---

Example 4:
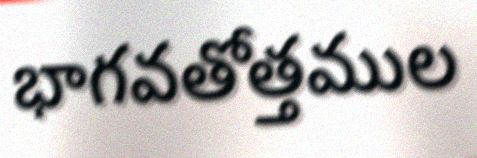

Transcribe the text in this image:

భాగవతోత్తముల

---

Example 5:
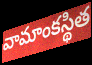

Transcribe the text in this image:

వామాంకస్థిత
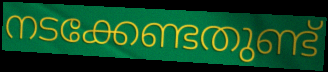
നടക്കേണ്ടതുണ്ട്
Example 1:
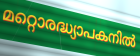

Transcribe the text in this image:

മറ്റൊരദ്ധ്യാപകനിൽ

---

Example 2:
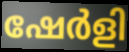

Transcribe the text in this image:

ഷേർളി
================
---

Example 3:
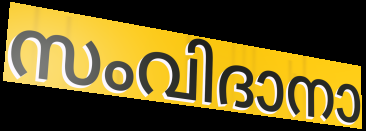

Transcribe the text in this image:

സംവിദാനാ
================
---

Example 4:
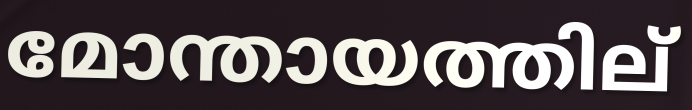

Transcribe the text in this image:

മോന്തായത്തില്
================
● EXERCISE PROMPT: List every line in the entries above that contains the word "Example", matching its case exactly.

● TASK ANSWER:
Example 4:
Example 5:
Example 1:
Example 2:
Example 3:
Example 4:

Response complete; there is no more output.